[The data — start]

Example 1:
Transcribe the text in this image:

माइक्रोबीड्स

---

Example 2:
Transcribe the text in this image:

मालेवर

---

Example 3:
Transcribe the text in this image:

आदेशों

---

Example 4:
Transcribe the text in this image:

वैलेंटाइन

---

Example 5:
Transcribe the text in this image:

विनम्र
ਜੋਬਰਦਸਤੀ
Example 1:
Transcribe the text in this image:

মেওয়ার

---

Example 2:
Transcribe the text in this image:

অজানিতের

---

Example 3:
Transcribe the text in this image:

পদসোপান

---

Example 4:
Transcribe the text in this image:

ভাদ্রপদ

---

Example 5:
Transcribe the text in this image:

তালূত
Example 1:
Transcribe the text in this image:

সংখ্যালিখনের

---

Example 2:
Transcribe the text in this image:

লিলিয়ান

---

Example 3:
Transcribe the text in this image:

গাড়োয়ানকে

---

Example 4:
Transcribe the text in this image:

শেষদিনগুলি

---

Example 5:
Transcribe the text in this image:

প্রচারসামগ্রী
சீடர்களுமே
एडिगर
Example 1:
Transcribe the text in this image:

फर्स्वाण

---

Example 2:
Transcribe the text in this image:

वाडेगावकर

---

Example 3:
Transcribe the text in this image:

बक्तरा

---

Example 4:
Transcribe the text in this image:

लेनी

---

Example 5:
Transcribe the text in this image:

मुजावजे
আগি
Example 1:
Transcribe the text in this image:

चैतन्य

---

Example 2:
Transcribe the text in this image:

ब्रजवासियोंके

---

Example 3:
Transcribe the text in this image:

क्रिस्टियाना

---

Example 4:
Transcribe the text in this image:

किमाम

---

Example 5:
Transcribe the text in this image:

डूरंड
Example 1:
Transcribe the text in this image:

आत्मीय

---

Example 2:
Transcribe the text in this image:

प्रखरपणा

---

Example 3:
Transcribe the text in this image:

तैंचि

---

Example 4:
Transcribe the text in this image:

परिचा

[The data — finish]

Assignment:
Print all records shown above, word for word.

Output of the task:
Example 1:
Transcribe the text in this image:

माइक्रोबीड्स

---

Example 2:
Transcribe the text in this image:

मालेवर

---

Example 3:
Transcribe the text in this image:

आदेशों

---

Example 4:
Transcribe the text in this image:

वैलेंटाइन

---

Example 5:
Transcribe the text in this image:

विनम्र
ਜੋਬਰਦਸਤੀ
Example 1:
Transcribe the text in this image:

মেওয়ার

---

Example 2:
Transcribe the text in this image:

অজানিতের

---

Example 3:
Transcribe the text in this image:

পদসোপান

---

Example 4:
Transcribe the text in this image:

ভাদ্রপদ

---

Example 5:
Transcribe the text in this image:

তালূত
Example 1:
Transcribe the text in this image:

সংখ্যালিখনের

---

Example 2:
Transcribe the text in this image:

লিলিয়ান

---

Example 3:
Transcribe the text in this image:

গাড়োয়ানকে

---

Example 4:
Transcribe the text in this image:

শেষদিনগুলি

---

Example 5:
Transcribe the text in this image:

প্রচারসামগ্রী
சீடர்களுமே
एडिगर
Example 1:
Transcribe the text in this image:

फर्स्वाण

---

Example 2:
Transcribe the text in this image:

वाडेगावकर

---

Example 3:
Transcribe the text in this image:

बक्तरा

---

Example 4:
Transcribe the text in this image:

लेनी

---

Example 5:
Transcribe the text in this image:

मुजावजे
আগি
Example 1:
Transcribe the text in this image:

चैतन्य

---

Example 2:
Transcribe the text in this image:

ब्रजवासियोंके

---

Example 3:
Transcribe the text in this image:

क्रिस्टियाना

---

Example 4:
Transcribe the text in this image:

किमाम

---

Example 5:
Transcribe the text in this image:

डूरंड
Example 1:
Transcribe the text in this image:

आत्मीय

---

Example 2:
Transcribe the text in this image:

प्रखरपणा

---

Example 3:
Transcribe the text in this image:

तैंचि

---

Example 4:
Transcribe the text in this image:

परिचा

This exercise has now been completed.